● **Saved dataset items**
____
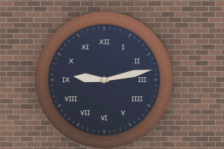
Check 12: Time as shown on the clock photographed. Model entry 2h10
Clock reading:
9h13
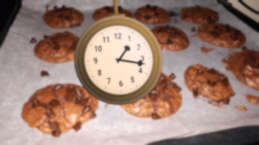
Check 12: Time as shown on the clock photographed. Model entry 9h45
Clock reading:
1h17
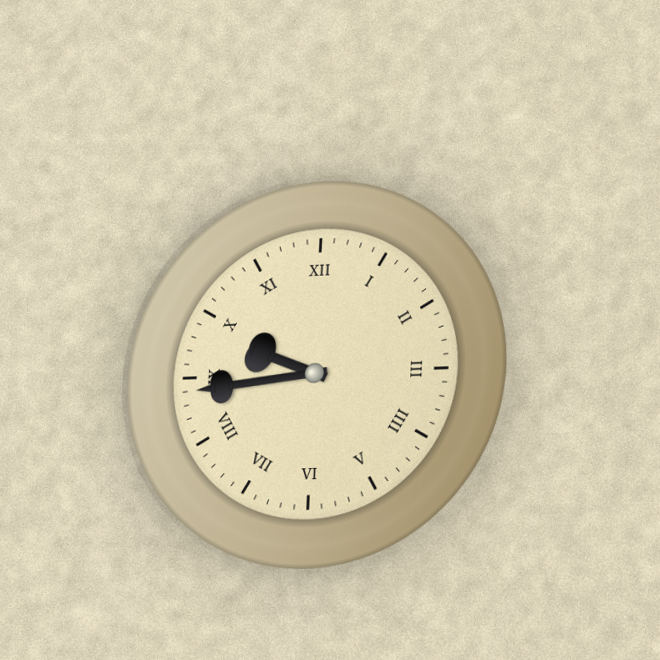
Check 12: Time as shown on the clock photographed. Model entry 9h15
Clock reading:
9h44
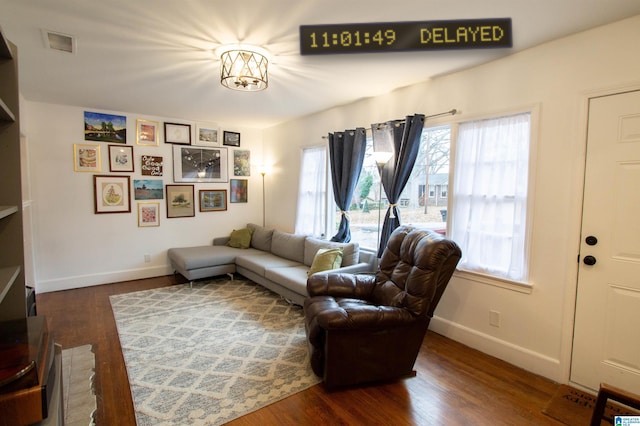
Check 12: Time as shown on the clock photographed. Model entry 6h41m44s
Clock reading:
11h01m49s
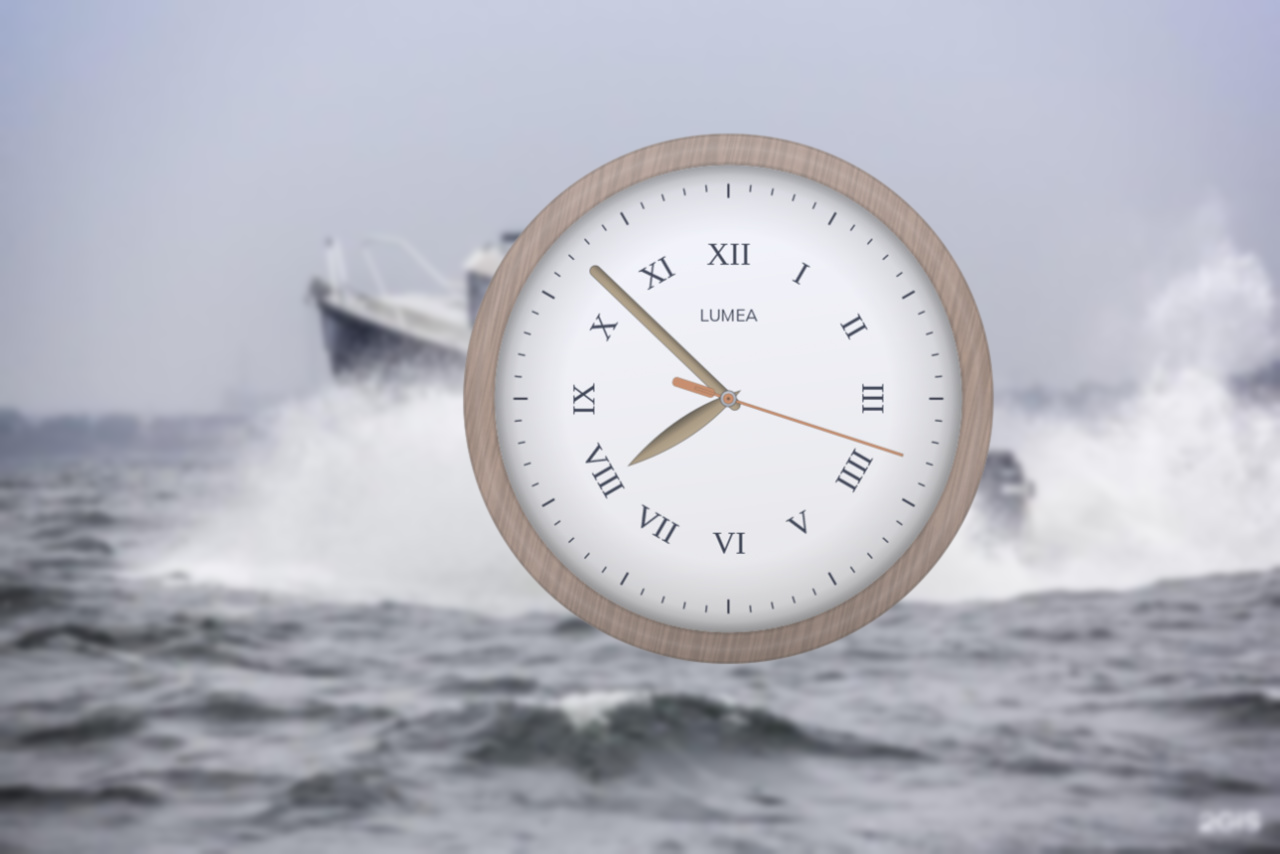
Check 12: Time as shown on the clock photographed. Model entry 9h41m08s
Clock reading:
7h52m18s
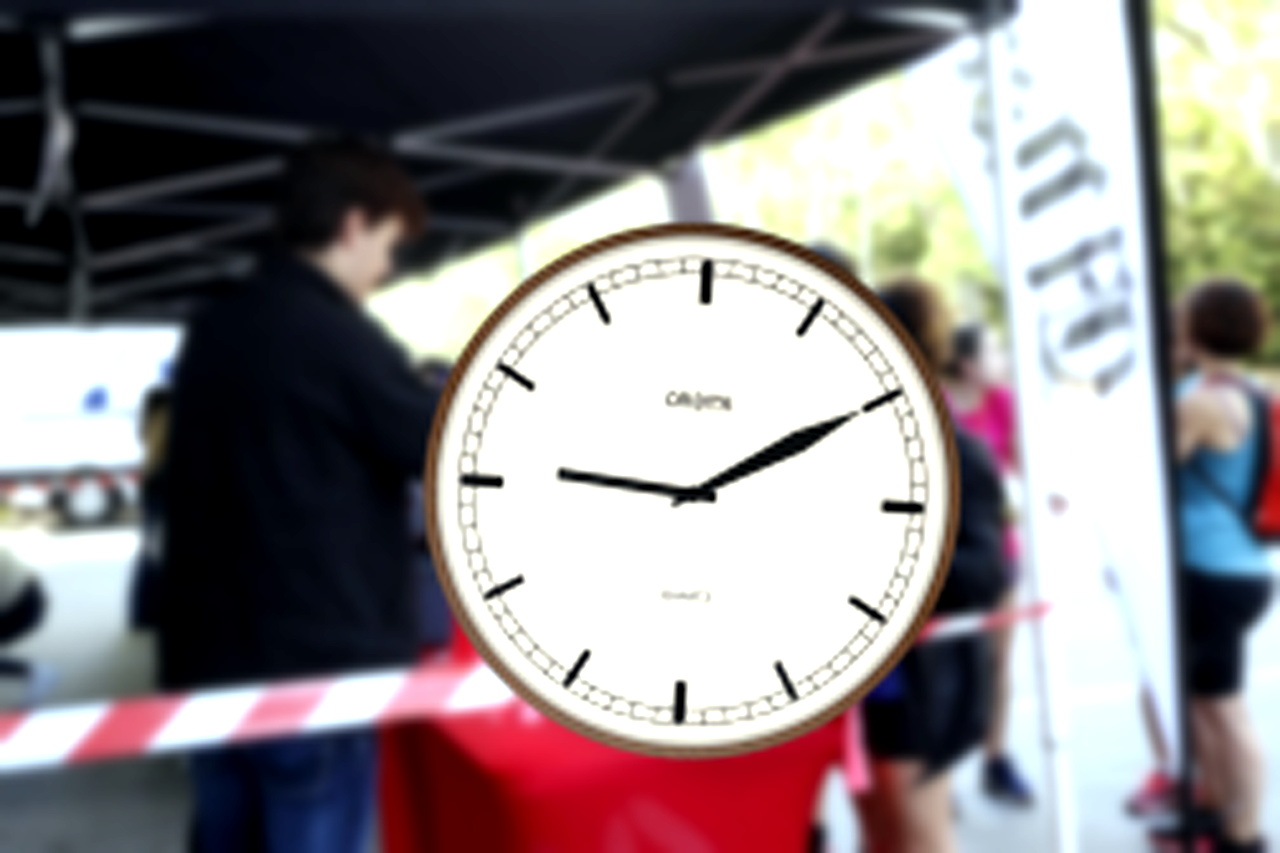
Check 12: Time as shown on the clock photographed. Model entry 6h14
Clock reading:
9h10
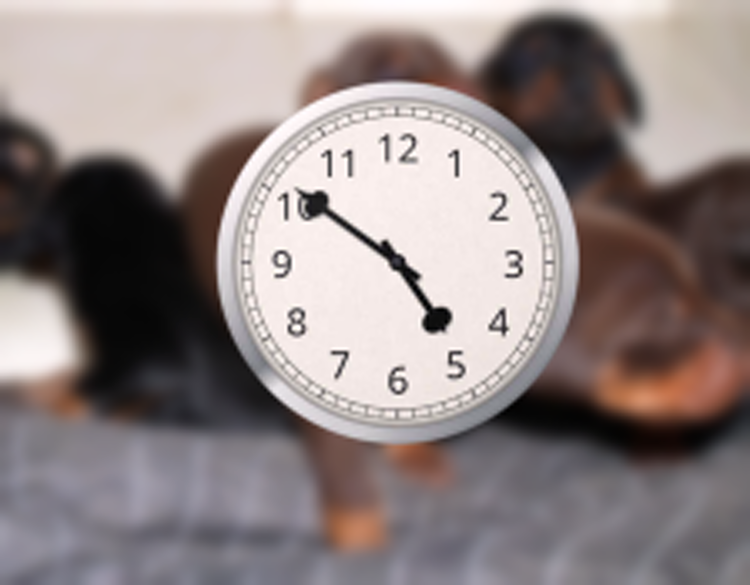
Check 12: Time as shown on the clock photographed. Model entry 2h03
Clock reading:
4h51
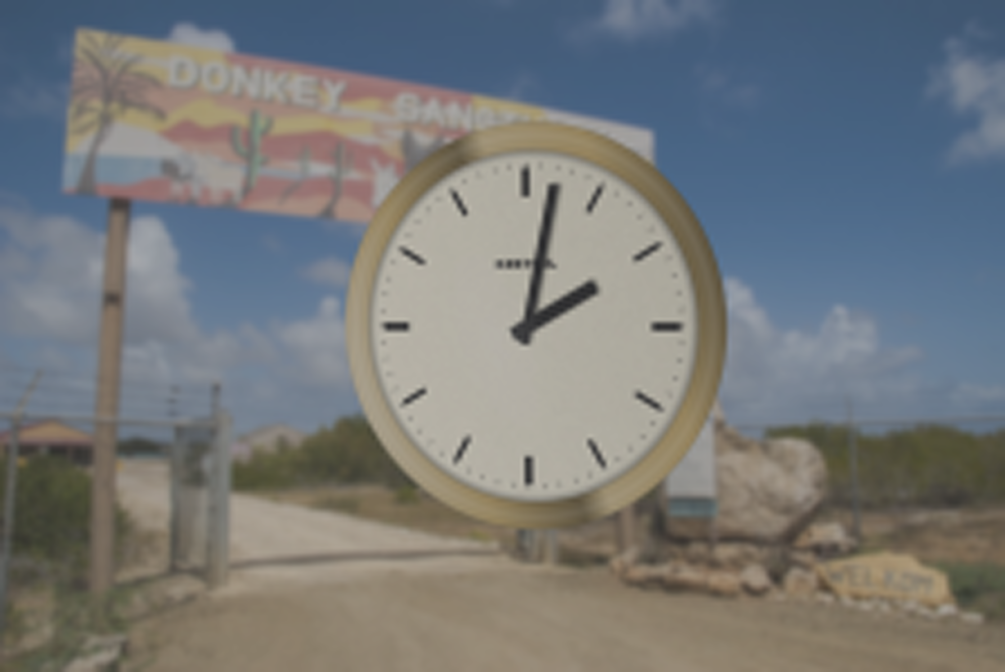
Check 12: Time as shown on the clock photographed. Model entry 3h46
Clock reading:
____
Could you gather every line of the listing above that contains the word "Check", with capitalization counting, and copy each of those lines out in full?

Check 12: Time as shown on the clock photographed. Model entry 2h10
Check 12: Time as shown on the clock photographed. Model entry 9h45
Check 12: Time as shown on the clock photographed. Model entry 9h15
Check 12: Time as shown on the clock photographed. Model entry 6h41m44s
Check 12: Time as shown on the clock photographed. Model entry 9h41m08s
Check 12: Time as shown on the clock photographed. Model entry 6h14
Check 12: Time as shown on the clock photographed. Model entry 2h03
Check 12: Time as shown on the clock photographed. Model entry 3h46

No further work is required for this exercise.